[Taxacom] cladistics (was: clique analysis in textbooks)
Richard Zander
Richard.Zander at mobot.org
Sat Aug 20 12:36:30 CDT 2011
I think taxacomers who lack decisive training in phenetic analysis, which is most of us, figure clustering is grouping by a data matrix that compares one taxon and one variable and then some similarity algorithm. Thus, Sergio is correct that an instant similarity or distance tree is different from a parsimony tree, in terms of what we have been told: i.e. that phenetics and parsimony are different.
On the other hand, I took a tutorial course (3 days) in clustering techniques (didn't learn much, of course) at a meeting of the Classification Socity from the then president of the Society and Pierre Legendre.

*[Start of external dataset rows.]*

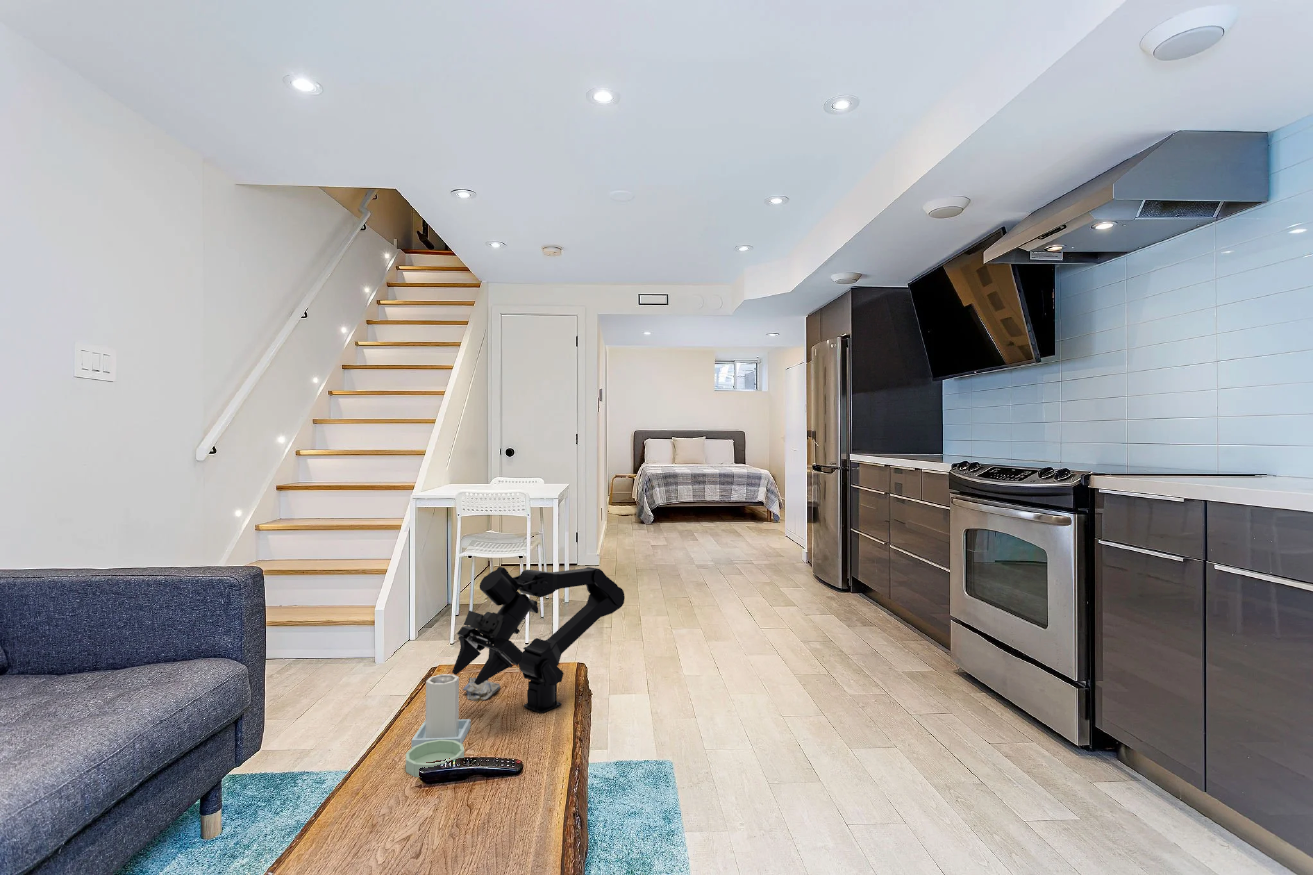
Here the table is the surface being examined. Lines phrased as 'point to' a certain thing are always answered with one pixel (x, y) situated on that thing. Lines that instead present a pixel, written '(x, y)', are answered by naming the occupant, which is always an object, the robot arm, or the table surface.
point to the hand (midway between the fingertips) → (464, 678)
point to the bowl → (432, 754)
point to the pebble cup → (442, 706)
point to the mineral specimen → (480, 690)
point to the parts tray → (462, 732)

I asked, ahem, if parsimony was a clustering technique. The two glanced at each other furtively, then opined that indeed parsimony is a clustering technique. Thus, authority says it is.
Yes, parsimony does calculate a bunch of distance trees and selects recursively (I think) the shortest tree because it is NP-complete (NP-hard), i.e., can't complete an exact solution in polynomial time. So...does the fact that we have to do heuristic sampling to get any sort of tree make parsimony not clustering? I think this is what this thread is about.
Surely the product is a distance tree based on shortest transformation set?
* * * * * * * * * * * *
Richard H. Zander
Missouri Botanical Garden, PO Box 299, St. Louis, MO 63166-0299 USA
Web sites: http://www.mobot.org/plantscience/resbot/ and http://www.mobot.org/plantscience/bfna/bfnamenu.htm
Modern Evolutionary Systematics Web site: http://www.mobot.org/plantscience/resbot/21EvSy.htm
-----Original Message-----
From: taxacom-bounces at mailman.nhm.ku.edu [mailto:taxacom-bounces at mailman.nhm.ku.edu] On Behalf Of Bob Morris
Sent: Friday, August 19, 2011 10:53 PM
To: Sergio Vargas
Cc: taxacom at mailman.nhm.ku.edu
Subject: Re: [Taxacom] cladistics (was: clique analysis in textbooks)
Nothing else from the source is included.